(Transcribed page contents)

# # #

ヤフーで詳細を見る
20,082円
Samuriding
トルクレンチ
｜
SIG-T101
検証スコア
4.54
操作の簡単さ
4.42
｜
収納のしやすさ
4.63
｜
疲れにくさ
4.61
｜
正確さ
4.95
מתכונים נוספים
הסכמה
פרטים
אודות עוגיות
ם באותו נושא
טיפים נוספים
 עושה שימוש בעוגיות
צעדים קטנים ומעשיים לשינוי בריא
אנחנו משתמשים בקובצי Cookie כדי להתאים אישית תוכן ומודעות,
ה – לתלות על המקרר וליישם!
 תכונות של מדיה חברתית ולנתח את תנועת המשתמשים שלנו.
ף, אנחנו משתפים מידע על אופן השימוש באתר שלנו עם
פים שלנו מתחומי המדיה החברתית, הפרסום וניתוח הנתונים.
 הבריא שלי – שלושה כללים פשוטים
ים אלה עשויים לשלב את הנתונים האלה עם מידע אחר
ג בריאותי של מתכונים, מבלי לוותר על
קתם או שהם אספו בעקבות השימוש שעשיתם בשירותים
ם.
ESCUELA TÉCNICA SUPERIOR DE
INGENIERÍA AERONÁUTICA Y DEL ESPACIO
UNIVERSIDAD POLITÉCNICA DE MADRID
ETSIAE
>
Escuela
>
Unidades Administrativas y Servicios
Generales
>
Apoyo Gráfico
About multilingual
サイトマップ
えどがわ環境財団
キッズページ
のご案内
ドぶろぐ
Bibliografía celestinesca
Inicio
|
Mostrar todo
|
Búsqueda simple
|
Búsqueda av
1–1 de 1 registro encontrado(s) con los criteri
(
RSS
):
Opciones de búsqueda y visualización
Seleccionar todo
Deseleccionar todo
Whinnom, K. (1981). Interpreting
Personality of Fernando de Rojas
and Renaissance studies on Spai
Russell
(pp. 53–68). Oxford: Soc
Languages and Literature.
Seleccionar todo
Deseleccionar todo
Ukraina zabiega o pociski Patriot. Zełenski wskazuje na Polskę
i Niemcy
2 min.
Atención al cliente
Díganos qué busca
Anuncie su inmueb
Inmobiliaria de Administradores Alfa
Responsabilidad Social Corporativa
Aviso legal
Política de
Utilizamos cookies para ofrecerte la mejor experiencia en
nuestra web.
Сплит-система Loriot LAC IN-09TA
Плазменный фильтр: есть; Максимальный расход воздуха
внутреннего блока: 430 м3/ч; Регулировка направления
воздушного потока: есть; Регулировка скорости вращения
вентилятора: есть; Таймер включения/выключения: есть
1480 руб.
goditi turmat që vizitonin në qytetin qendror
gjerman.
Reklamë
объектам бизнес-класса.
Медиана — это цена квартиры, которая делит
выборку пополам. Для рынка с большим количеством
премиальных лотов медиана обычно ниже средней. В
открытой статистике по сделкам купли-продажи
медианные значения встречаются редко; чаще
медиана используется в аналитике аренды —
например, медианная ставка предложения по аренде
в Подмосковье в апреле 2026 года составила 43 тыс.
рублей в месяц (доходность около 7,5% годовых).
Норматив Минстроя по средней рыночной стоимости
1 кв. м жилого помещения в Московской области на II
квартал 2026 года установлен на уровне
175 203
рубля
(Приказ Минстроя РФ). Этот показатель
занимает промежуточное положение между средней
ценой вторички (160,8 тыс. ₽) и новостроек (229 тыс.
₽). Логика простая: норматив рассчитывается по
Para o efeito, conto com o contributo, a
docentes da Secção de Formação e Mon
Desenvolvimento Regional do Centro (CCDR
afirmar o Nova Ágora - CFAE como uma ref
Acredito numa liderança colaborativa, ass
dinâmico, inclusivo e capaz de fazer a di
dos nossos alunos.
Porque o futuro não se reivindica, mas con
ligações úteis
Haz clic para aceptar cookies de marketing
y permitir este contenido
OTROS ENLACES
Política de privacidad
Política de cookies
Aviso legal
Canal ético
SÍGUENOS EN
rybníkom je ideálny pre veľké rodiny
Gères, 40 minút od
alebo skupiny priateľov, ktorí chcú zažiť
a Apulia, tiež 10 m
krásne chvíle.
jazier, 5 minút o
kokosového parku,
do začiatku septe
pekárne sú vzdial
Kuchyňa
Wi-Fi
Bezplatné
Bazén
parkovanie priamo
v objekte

# # #

Activity: Please give each line above again, word for word.

Exercise output:
ヤフーで詳細を見る
20,082円
Samuriding
トルクレンチ
｜
SIG-T101
検証スコア
4.54
操作の簡単さ
4.42
｜
収納のしやすさ
4.63
｜
疲れにくさ
4.61
｜
正確さ
4.95
מתכונים נוספים
הסכמה
פרטים
אודות עוגיות
ם באותו נושא
טיפים נוספים
 עושה שימוש בעוגיות
צעדים קטנים ומעשיים לשינוי בריא
אנחנו משתמשים בקובצי Cookie כדי להתאים אישית תוכן ומודעות,
ה – לתלות על המקרר וליישם!
 תכונות של מדיה חברתית ולנתח את תנועת המשתמשים שלנו.
ף, אנחנו משתפים מידע על אופן השימוש באתר שלנו עם
פים שלנו מתחומי המדיה החברתית, הפרסום וניתוח הנתונים.
 הבריא שלי – שלושה כללים פשוטים
ים אלה עשויים לשלב את הנתונים האלה עם מידע אחר
ג בריאותי של מתכונים, מבלי לוותר על
קתם או שהם אספו בעקבות השימוש שעשיתם בשירותים
ם.
ESCUELA TÉCNICA SUPERIOR DE
INGENIERÍA AERONÁUTICA Y DEL ESPACIO
UNIVERSIDAD POLITÉCNICA DE MADRID
ETSIAE
>
Escuela
>
Unidades Administrativas y Servicios
Generales
>
Apoyo Gráfico
About multilingual
サイトマップ
えどがわ環境財団
キッズページ
のご案内
ドぶろぐ
Bibliografía celestinesca
Inicio
|
Mostrar todo
|
Búsqueda simple
|
Búsqueda av
1–1 de 1 registro encontrado(s) con los criteri
(
RSS
):
Opciones de búsqueda y visualización
Seleccionar todo
Deseleccionar todo
Whinnom, K. (1981). Interpreting
Personality of Fernando de Rojas
and Renaissance studies on Spai
Russell
(pp. 53–68). Oxford: Soc
Languages and Literature.
Seleccionar todo
Deseleccionar todo
Ukraina zabiega o pociski Patriot. Zełenski wskazuje na Polskę
i Niemcy
2 min.
Atención al cliente
Díganos qué busca
Anuncie su inmueb
Inmobiliaria de Administradores Alfa
Responsabilidad Social Corporativa
Aviso legal
Política de
Utilizamos cookies para ofrecerte la mejor experiencia en
nuestra web.
Сплит-система Loriot LAC IN-09TA
Плазменный фильтр: есть; Максимальный расход воздуха
внутреннего блока: 430 м3/ч; Регулировка направления
воздушного потока: есть; Регулировка скорости вращения
вентилятора: есть; Таймер включения/выключения: есть
1480 руб.
goditi turmat që vizitonin në qytetin qendror
gjerman.
Reklamë
объектам бизнес-класса.
Медиана — это цена квартиры, которая делит
выборку пополам. Для рынка с большим количеством
премиальных лотов медиана обычно ниже средней. В
открытой статистике по сделкам купли-продажи
медианные значения встречаются редко; чаще
медиана используется в аналитике аренды —
например, медианная ставка предложения по аренде
в Подмосковье в апреле 2026 года составила 43 тыс.
рублей в месяц (доходность около 7,5% годовых).
Норматив Минстроя по средней рыночной стоимости
1 кв. м жилого помещения в Московской области на II
квартал 2026 года установлен на уровне
175 203
рубля
(Приказ Минстроя РФ). Этот показатель
занимает промежуточное положение между средней
ценой вторички (160,8 тыс. ₽) и новостроек (229 тыс.
₽). Логика простая: норматив рассчитывается по
Para o efeito, conto com o contributo, a
docentes da Secção de Formação e Mon
Desenvolvimento Regional do Centro (CCDR
afirmar o Nova Ágora - CFAE como uma ref
Acredito numa liderança colaborativa, ass
dinâmico, inclusivo e capaz de fazer a di
dos nossos alunos.
Porque o futuro não se reivindica, mas con
ligações úteis
Haz clic para aceptar cookies de marketing
y permitir este contenido
OTROS ENLACES
Política de privacidad
Política de cookies
Aviso legal
Canal ético
SÍGUENOS EN
rybníkom je ideálny pre veľké rodiny
Gères, 40 minút od
alebo skupiny priateľov, ktorí chcú zažiť
a Apulia, tiež 10 m
krásne chvíle.
jazier, 5 minút o
kokosového parku,
do začiatku septe
pekárne sú vzdial
Kuchyňa
Wi-Fi
Bezplatné
Bazén
parkovanie priamo
v objekte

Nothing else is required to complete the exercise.